Cette étude a démontré entre autres que le secteur du bâtiment est grandement concerné par ces retards : environ le quart des professionnels du bâtiment retardent le règlement de leurs factures de plus de quinze jours.
La construction s’en sort plutôt bien, avec 40% des professionnels qui règlent à temps leurs factures. Ce secteur est d’ailleurs celui qui respecte au mieux les échéances de paiement de factures. Le taux de paiement stable de ce secteur a pourtant glissé de 0,6% sur un trimestre, ce qui dénote un léger recul. Dans le domaine de l’industrie, la stabilité est avérée, le taux de règlement étant resté à 26,2%. Les pires statistiques reviennent au secteur de la logistique et du transport, où l’on recense 35,4% des professionnels qui règlent leurs factures avec un retard de quinze jours voire un mois.
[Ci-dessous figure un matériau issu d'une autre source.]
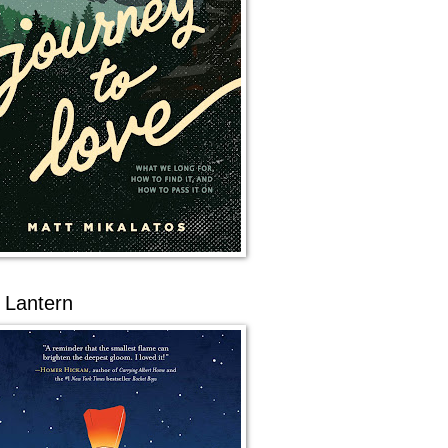
 Lantern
L’Europe a du coup révisé sa législation

Ces problèmes de retard de paiement ne concernent toutefois pas la France uniquement. D’autres pays européens sont confrontés au même problème : avec respectivement 78,1% et 52,6% d’entreprises payant à temps leurs factures, l’Allemagne et les Pays-Bas se voient décerner la palme des meilleurs payeurs en Europe. Toutefois, d’autres pays comme le Portugal, l’Italie et l’Espagne n’ont pas eu ce mérite, leur économie ayant été écorchée par la crise. Plus du quart des entreprises au Portugal repoussent alors le paiement de leurs factures à plus d’un mois.
Tous ces retards de paiement ont poussé l’Union Européenne à réviser un dispositif applicable dès le 17 mars 2013, visant à réduire les retards de paiement des entreprises dans le domaine public et privé : les mauvais payeurs se verraient alors pénalisés. Cette mesure est instaurée afin que les PME retrouvent l’équilibre qui manque à leur trésorerie. Les chiffres du trimestre suivant sont donc attendus à la hausse.